Slash commands support interactive autocompletion. You can define a function that will constantly suggest autocomplete options while the user is typing. So basically autocompletion is roughly equivalent to dynamic choices.

In order to build an option with autocompletion, define a function that takes 2 parameters - ApplicationCommandInteraction instance, representing an autocomp interaction with your command, and a str instance, representing the current user input. The function should return a list of strings or a mapping of choice names to values.

For example:

LANGUAGES = ["python", "javascript", "typescript", "java", "rust", "lisp", "elixir"]

async def autocomp_langs(inter: disnake.ApplicationCommandInteraction, user_input: str):
    return [lang for lang in LANGUAGES if user_input.lower() in lang]

@bot.slash_command()
async def example(
    inter: disnake.ApplicationCommandInteraction,
    language: str = commands.Param(autocomplete=autocomp_langs)
):
    ...

Subcommands And Groups

Groups of commands work differently in terms of slash commands. Instead of defining a group, you should still define a slash command and then nest some sub-commands or sub-command-groups there via special decorators.
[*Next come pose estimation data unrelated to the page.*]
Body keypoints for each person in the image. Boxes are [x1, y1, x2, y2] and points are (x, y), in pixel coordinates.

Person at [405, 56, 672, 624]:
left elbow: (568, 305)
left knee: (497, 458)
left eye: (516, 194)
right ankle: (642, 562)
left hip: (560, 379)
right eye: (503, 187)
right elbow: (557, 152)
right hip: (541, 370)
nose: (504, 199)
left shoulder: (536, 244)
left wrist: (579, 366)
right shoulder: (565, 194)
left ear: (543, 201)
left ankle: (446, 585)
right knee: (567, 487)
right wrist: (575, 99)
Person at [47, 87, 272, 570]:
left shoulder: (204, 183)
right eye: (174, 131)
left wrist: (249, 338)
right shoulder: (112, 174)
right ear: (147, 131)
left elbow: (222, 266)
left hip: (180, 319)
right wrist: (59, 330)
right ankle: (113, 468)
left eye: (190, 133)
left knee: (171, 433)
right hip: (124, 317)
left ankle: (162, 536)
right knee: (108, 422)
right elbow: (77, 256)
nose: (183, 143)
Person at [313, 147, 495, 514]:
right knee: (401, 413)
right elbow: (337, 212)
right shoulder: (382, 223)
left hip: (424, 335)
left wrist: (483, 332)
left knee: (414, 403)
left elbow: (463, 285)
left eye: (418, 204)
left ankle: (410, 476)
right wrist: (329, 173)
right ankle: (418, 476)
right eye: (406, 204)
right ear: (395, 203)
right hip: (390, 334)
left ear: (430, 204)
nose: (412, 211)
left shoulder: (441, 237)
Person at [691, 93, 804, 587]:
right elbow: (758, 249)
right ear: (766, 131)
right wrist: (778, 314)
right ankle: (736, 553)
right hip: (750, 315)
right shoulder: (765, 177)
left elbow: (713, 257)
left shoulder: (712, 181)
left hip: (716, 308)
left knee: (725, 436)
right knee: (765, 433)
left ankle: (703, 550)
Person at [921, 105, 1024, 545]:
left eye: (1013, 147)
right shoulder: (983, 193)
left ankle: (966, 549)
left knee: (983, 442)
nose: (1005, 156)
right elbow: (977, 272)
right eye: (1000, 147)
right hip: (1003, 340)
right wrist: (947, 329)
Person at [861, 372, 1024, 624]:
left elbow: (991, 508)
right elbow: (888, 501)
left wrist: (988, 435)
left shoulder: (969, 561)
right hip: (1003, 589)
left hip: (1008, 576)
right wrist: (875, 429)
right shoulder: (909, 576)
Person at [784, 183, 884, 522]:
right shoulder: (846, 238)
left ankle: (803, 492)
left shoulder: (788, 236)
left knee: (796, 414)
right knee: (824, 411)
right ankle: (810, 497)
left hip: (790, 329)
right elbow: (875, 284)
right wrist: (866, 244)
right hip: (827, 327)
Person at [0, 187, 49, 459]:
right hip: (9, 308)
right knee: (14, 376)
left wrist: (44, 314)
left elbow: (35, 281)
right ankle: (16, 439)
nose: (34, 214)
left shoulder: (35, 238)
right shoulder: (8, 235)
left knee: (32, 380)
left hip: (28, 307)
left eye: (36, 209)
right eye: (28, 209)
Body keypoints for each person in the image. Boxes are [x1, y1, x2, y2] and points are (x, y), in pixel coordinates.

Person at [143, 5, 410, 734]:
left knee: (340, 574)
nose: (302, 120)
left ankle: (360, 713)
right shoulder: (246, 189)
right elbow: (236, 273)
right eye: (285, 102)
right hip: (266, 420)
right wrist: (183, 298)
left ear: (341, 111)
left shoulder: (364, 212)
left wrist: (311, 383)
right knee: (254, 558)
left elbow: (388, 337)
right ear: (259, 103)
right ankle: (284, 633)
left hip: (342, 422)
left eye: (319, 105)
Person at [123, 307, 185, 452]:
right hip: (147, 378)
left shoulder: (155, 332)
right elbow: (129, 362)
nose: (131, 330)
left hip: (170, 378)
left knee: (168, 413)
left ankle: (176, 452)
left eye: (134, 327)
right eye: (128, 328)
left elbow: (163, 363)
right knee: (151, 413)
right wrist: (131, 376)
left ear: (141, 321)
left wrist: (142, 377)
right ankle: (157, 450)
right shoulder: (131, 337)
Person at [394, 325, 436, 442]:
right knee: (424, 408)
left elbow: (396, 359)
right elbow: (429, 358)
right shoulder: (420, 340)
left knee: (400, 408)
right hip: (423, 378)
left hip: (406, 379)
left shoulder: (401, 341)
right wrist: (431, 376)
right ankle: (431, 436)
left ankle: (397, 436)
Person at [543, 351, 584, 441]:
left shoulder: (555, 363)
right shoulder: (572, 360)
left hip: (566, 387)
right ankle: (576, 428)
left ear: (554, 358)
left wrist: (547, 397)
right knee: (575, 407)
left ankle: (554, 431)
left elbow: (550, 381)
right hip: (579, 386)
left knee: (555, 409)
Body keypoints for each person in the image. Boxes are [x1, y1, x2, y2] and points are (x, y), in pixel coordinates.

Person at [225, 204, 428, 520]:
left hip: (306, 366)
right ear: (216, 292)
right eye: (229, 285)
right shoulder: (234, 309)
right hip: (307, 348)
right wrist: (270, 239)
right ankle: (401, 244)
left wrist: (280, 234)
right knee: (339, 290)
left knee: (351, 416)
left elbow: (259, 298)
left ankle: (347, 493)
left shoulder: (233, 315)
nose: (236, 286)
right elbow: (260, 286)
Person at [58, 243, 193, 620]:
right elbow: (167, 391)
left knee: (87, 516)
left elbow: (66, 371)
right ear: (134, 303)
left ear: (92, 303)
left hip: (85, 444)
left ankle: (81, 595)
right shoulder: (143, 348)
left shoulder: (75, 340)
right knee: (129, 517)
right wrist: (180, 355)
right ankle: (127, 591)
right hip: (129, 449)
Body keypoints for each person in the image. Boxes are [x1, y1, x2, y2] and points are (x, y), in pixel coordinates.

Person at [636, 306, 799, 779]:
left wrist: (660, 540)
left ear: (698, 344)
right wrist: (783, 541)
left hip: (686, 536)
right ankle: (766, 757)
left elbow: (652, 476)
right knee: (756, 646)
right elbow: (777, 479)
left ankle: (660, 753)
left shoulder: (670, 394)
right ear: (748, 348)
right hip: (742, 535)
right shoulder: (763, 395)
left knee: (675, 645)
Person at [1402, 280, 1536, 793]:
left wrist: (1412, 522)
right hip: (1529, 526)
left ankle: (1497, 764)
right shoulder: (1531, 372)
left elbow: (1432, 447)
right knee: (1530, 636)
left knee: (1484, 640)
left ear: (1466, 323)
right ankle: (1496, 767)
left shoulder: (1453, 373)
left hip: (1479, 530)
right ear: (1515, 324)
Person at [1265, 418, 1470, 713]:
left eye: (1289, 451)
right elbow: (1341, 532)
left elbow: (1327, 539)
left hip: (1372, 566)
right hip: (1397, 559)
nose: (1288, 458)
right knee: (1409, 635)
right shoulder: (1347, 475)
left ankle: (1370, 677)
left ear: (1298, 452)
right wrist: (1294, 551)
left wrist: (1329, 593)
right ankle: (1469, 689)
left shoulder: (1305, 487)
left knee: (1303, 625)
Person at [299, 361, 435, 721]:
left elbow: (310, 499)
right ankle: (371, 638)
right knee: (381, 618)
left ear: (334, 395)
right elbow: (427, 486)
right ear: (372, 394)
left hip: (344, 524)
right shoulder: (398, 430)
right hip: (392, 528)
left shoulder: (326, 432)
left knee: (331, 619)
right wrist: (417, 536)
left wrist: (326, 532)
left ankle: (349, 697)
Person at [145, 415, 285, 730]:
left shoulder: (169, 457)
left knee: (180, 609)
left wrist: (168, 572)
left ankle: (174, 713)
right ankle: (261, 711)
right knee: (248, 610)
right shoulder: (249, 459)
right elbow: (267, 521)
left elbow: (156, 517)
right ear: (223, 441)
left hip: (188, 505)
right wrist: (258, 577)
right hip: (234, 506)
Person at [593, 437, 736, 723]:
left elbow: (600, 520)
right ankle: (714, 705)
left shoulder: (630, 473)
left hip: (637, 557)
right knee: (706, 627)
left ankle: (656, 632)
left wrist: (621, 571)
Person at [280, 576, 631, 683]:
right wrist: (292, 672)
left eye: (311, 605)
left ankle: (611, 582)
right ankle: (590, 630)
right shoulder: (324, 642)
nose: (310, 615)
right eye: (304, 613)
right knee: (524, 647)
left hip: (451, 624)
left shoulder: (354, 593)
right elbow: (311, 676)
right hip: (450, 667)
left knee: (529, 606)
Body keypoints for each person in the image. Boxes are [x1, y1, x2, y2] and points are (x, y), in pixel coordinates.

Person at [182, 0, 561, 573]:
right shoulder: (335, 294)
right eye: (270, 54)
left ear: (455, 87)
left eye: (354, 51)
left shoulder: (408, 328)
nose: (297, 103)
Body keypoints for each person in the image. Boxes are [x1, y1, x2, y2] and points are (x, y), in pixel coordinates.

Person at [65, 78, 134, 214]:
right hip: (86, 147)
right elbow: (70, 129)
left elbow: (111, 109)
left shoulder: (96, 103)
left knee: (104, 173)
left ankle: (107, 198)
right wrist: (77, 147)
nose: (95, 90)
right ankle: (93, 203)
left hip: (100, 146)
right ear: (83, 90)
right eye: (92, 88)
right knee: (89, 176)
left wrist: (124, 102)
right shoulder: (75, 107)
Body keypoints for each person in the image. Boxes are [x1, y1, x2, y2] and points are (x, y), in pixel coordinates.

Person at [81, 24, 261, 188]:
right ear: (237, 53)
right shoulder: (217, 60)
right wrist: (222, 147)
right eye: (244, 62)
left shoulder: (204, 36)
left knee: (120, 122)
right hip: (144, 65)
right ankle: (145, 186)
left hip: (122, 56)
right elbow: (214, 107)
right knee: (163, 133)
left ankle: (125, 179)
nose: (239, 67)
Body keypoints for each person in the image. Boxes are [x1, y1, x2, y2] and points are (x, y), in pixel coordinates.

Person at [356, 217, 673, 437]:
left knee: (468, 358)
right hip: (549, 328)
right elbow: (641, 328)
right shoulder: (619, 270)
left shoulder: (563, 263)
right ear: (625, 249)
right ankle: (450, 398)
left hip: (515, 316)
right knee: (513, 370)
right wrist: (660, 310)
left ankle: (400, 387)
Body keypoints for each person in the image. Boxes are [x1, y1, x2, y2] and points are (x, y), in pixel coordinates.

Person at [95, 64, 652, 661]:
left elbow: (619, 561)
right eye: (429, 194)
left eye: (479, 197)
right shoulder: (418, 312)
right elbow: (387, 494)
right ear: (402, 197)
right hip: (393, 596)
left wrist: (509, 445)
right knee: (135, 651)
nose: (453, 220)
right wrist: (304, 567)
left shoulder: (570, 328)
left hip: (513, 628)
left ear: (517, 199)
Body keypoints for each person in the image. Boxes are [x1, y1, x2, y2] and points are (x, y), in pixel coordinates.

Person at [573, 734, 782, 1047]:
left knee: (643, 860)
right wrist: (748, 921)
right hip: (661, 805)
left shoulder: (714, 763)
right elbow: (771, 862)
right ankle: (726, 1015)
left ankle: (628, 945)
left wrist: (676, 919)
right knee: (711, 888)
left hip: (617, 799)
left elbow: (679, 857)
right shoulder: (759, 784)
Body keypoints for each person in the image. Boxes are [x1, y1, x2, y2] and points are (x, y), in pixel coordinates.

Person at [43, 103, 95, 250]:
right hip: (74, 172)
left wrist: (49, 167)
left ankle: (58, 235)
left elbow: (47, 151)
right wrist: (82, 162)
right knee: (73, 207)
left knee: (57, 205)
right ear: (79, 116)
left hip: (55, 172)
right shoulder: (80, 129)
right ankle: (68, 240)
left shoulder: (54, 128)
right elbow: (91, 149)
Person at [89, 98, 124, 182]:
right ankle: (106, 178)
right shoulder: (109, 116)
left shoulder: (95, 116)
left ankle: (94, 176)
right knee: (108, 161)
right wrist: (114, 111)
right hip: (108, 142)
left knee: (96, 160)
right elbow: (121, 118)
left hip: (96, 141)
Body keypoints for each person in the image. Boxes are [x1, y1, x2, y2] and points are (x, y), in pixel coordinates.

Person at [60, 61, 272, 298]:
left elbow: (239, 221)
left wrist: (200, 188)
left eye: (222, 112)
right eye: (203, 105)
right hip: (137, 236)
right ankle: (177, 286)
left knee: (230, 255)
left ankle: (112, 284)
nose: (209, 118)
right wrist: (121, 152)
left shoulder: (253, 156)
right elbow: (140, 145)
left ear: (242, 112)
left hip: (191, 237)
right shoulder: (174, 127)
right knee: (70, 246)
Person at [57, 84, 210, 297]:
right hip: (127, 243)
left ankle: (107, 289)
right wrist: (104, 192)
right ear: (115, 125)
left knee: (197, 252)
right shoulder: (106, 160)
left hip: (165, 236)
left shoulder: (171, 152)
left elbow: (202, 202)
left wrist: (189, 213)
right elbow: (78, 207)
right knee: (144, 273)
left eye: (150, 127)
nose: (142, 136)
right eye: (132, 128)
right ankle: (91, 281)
For example, here’s how you make a /show user command:

@bot.slash_command()
async def show(inter):
    # Here you can paste some code, it will run for every invoked sub-command.
    pass

@show.sub_command()
async def user(inter, user: disnake.User):
    """
    Description of the subcommand

    Parameters
    ----------
    user: Enter the user to inspect
    """
    ...

Note

After being registered this command will be visible as /show user in the list, not allowing you to invoke /show without any sub-commands. This is an API limitation.

You can implement double nesting and build commands like /parent group subcmd:

@bot.slash_command()
async def parent(inter):
    pass

@parent.sub_command_group()
async def group(inter):
    pass

@group.sub_command()
async def subcmd(inter):
    # Some stuff
    pass

Note

This is the deepest nesting available.